## Instruction
Locate every line in the data that contains the string "typed" and copy each of those lines in full.
○ ○ ○
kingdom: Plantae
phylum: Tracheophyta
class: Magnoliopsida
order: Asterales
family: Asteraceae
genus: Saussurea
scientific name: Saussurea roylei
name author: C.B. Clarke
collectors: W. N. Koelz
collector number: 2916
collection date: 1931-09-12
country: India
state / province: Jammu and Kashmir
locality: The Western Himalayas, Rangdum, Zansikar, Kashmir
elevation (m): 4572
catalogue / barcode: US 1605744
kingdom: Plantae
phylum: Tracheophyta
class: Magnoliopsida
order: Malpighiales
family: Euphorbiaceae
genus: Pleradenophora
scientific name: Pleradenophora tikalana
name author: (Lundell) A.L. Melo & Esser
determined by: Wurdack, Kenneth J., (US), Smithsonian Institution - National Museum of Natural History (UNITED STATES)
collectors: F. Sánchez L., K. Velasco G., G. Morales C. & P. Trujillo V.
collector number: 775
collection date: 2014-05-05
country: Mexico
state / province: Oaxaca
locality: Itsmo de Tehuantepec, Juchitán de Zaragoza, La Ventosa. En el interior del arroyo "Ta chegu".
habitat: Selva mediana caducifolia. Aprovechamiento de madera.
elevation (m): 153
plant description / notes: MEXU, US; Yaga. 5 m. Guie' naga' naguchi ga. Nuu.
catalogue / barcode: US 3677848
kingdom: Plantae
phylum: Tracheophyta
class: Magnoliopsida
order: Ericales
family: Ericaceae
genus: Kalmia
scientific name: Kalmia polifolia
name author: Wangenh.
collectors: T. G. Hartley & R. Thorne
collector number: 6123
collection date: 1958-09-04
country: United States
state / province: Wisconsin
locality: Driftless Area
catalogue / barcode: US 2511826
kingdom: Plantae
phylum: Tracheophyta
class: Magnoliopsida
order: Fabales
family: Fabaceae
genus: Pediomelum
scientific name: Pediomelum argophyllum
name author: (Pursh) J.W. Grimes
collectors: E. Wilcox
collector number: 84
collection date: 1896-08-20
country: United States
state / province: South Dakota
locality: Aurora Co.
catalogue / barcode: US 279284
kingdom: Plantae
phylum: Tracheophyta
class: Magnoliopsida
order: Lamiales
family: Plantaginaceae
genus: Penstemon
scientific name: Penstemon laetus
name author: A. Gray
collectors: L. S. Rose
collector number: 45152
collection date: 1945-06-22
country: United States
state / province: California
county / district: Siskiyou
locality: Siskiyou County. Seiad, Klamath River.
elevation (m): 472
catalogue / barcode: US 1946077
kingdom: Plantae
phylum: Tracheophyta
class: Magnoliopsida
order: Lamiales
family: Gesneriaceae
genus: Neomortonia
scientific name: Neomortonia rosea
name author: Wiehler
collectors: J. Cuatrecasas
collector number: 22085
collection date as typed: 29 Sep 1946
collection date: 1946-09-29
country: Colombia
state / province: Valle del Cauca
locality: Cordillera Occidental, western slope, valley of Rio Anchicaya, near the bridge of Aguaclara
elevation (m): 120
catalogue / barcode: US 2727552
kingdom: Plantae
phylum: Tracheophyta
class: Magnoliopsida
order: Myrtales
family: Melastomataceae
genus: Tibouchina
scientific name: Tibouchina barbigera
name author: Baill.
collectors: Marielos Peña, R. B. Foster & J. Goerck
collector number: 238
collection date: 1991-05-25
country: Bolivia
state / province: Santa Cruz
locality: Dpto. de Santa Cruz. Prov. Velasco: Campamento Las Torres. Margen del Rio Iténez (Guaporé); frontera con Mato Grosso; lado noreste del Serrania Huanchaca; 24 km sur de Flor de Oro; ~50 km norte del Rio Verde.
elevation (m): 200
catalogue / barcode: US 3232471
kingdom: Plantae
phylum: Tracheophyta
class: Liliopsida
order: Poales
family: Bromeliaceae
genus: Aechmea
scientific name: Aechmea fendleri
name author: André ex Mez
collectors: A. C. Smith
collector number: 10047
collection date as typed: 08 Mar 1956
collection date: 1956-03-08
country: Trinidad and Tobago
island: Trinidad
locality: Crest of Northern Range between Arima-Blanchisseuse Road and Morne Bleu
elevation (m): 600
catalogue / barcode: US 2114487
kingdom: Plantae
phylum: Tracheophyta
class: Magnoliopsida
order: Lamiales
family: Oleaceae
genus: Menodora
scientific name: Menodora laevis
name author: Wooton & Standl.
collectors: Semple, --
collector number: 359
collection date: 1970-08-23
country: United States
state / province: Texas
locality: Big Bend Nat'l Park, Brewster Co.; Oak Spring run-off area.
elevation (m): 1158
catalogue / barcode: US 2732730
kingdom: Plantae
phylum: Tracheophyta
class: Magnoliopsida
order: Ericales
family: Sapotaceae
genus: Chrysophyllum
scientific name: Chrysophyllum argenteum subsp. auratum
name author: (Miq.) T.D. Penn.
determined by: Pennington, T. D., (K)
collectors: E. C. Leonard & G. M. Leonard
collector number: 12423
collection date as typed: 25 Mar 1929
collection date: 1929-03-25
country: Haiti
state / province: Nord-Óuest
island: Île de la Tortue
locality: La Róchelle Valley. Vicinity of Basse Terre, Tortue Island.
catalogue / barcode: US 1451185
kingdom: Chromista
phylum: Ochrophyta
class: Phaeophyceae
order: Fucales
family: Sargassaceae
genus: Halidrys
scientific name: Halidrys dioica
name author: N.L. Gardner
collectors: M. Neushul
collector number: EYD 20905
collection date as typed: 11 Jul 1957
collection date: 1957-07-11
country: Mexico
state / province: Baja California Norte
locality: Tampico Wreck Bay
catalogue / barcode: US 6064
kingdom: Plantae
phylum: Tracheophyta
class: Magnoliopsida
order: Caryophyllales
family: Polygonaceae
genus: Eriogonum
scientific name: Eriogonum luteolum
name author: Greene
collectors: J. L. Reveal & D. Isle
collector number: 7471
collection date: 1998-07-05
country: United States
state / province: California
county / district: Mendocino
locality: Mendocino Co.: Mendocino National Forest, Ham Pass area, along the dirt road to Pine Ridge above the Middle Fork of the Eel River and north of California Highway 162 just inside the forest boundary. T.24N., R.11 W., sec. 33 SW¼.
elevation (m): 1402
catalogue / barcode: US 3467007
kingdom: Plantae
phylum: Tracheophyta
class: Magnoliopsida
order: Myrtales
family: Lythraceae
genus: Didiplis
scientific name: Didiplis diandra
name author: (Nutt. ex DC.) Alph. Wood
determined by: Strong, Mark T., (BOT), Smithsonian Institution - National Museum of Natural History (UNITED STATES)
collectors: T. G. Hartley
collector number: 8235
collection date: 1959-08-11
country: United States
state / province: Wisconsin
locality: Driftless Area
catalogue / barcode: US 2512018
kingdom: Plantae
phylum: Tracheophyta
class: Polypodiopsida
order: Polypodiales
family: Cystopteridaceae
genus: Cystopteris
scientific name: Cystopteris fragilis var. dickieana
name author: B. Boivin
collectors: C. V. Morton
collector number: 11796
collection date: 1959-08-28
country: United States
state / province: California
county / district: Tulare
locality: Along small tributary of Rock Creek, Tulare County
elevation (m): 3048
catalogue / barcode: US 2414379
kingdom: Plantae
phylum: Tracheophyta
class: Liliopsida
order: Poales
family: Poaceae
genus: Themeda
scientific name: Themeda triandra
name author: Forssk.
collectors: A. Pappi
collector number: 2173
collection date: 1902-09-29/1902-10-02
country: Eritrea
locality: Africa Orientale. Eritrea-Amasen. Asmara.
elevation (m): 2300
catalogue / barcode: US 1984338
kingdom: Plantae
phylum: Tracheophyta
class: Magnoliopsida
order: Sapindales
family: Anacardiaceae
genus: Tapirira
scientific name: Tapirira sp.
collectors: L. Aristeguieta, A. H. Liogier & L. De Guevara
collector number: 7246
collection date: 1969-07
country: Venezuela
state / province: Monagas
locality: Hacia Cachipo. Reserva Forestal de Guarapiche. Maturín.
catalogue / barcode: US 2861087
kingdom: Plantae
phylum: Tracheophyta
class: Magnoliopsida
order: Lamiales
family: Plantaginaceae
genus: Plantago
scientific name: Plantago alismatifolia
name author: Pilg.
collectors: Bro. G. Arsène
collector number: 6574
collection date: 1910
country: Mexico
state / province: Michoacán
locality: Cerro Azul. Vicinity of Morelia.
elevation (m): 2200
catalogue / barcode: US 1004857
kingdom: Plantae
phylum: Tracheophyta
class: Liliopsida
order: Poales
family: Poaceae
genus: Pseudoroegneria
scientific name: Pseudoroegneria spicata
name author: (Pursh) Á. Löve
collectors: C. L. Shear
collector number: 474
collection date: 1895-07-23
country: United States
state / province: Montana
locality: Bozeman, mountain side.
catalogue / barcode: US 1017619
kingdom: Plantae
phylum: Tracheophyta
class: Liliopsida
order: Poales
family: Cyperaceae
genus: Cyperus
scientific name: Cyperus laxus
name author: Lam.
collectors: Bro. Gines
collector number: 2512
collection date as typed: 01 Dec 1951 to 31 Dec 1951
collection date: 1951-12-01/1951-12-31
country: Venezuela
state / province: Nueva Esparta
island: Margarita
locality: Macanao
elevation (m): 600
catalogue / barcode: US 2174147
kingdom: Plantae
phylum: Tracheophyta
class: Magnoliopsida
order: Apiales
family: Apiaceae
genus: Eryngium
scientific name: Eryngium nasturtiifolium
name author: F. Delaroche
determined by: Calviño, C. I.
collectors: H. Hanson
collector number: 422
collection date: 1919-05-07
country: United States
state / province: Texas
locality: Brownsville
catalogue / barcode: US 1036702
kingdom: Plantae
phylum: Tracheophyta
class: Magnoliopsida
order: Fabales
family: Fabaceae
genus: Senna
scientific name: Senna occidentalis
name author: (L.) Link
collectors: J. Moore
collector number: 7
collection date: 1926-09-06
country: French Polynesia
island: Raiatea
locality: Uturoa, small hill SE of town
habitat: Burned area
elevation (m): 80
○ ○ ○
## Exercise output
collection date as typed: 29 Sep 1946
collection date as typed: 08 Mar 1956
collection date as typed: 25 Mar 1929
collection date as typed: 11 Jul 1957
collection date as typed: 01 Dec 1951 to 31 Dec 1951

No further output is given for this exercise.